» **Questions to answer**
(a) Duplicate the part of the bridge flood fragility passage that begins with "However, various flood-related" and ends after "become more complex.".
(b) Write the next part of the passage on flood fragility of bridges, picking up after its final sentence.

» **Selected excerpt**
In comparison with seismic fragility analysis, fragility analysis related to floods has received less attention. Decò and Frangopol⁷ generated the fragility curves of highway bridges under multiple hazards including earthquake, scour, traffic load, and environmental attack. With a similar approach, Dong et al.⁸ derived seismic fragility curves of bridges considering the effects of scour and corrosion. In addition, Dawson et al.⁹ assessed the flood risk vulnerability of a fluvial dike system, and Witzany and Cejka¹⁰ performed a numerical analysis of flood fragility of a stone vault bridge structure. However, these studies mainly focused on the derivation of seismic fragility curves, while flood-related risk factors such as scour and corrosion were considered as an alternative cause of bridge failure in addition to earthquakes. As such, there have been few studies on the flood fragility estimation of bridges.

However, various flood-related factors such as water stream pressure, debris accumulation, corrosion, and scour are reported as the most common causes of bridge failure.^11,12 In reality, a flood often generates a rapid water flow with accumulated debris, which yields a combined loading impact on bridges via the service loads and may bring about structural damage or collapse. Furthermore, if the structural integrity of a bridge is significantly degraded by the corrosion of steel reinforcements in addition to the scour-induced removal of soil resistances, the failure risk of bridges under flood events increases and their failure modes can become more complex.

Recently, Lee et al.¹³ proposed to perform reliability analysis in conjunction with finite element analysis (i.e. finite element reliability analysis) to derive flood fragility curves of bridges. However, this research focused on the suggestion of a computational platform for performing finite element reliability analysis, and only some of the flood-related factors and bridge failure modes were addressed. In the research, the water pressure increase due to debris accumulation and structural deterioration caused by corrosion were considered in the finite element model of a target bridge, and only the lack of ductility of the bridge pier was introduced as a failure mode. While this work presented a fundamental methodology for flood fragility analysis, flood-related factors and bridge failure modes were found to be limited. In reality, scour is also an important risk factor during a flood, and bridges may collapse with more diverse failure modes than only lack of ductility. To obtain more realistic and accurate fragility curves of bridges against floods, these flood-related factors and failure modes should be carefully addressed in the fragility analysis.

» **Dataset excerpts**
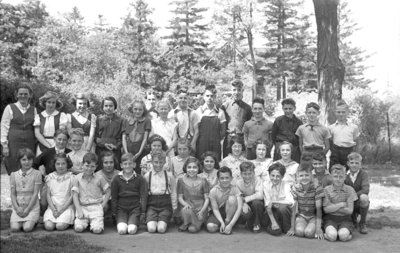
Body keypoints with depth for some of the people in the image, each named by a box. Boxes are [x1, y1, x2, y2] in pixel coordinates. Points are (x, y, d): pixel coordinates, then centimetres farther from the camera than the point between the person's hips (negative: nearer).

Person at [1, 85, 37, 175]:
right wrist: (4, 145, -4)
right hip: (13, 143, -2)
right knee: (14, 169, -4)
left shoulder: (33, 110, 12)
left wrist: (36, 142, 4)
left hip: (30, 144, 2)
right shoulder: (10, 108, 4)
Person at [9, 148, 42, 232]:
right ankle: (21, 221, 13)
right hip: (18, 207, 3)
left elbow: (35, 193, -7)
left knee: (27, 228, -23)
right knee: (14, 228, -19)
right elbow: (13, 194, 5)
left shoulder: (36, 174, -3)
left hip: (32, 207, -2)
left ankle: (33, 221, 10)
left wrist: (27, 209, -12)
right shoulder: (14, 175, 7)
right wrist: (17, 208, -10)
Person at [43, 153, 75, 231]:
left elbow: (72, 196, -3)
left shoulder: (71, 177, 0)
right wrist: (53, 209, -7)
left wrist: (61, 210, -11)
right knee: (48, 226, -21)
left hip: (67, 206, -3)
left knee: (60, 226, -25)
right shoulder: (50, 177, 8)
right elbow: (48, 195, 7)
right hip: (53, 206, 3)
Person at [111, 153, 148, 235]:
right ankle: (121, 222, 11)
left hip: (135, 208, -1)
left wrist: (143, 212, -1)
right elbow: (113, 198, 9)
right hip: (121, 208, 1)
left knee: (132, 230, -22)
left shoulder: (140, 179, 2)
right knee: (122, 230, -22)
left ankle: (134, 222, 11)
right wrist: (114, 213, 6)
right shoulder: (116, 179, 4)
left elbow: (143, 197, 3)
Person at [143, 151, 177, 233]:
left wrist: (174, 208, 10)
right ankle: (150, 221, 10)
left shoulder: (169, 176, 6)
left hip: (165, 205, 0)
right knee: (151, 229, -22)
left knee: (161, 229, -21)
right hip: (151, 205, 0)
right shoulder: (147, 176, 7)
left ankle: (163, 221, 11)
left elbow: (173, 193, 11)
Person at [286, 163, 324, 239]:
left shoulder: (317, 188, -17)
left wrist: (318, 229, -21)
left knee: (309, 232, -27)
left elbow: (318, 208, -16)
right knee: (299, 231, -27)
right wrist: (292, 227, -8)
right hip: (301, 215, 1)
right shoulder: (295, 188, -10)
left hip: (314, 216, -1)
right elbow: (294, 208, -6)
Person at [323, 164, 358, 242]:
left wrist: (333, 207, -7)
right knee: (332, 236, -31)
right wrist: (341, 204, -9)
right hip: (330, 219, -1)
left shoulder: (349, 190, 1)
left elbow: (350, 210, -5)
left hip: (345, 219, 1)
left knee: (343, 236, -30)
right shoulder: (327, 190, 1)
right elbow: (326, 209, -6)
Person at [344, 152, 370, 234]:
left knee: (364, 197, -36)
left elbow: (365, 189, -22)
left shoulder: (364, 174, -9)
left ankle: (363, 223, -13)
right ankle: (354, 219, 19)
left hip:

» **Responses for each task**
(a)
However, various flood-related factors such as water stream pressure, debris accumulation, corrosion, and scour are reported as the most common causes of bridge failure.^11,12 In reality, a flood often generates a rapid water flow with accumulated debris, which yields a combined loading impact on bridges via the service loads and may bring about structural damage or collapse. Furthermore, if the structural integrity of a bridge is significantly degraded by the corrosion of steel reinforcements in addition to the scour-induced removal of soil resistances, the failure risk of bridges under flood events increases and their failure modes can become more complex.

(b)
In this study, a new approach for flood fragility analysis is developed to evaluate the structural vulnerability of bridges under floods. Bridge scour around piers is simulated in a finite element model using the flood-related factors discussed in Lee et al.¹³ In addition, various bridge failure modes, including the lack of pier ductility, the lack of pile ductility, pier rebar rupture, pile rupture, and deck loss, are considered during the flood fragility analysis. The proposed approach is then applied to a numerical example of an actual bridge in Korea.

Proposed approach for flood fragility analysis

To conduct a proper analysis for flood fragility curve derivation, the proposed approach suggests simulating flood-related factors, such as bridge scour, in a finite element model. Additionally, it is necessary to consider the critical failure modes of bridges subject to floods. Furthermore, to perform finite element reliability analysis and calculate the probability of bridge failure efficiently, a Python-based interface for FERUM and ABAQUS (PIFA)¹³ is introduced as a computational platform.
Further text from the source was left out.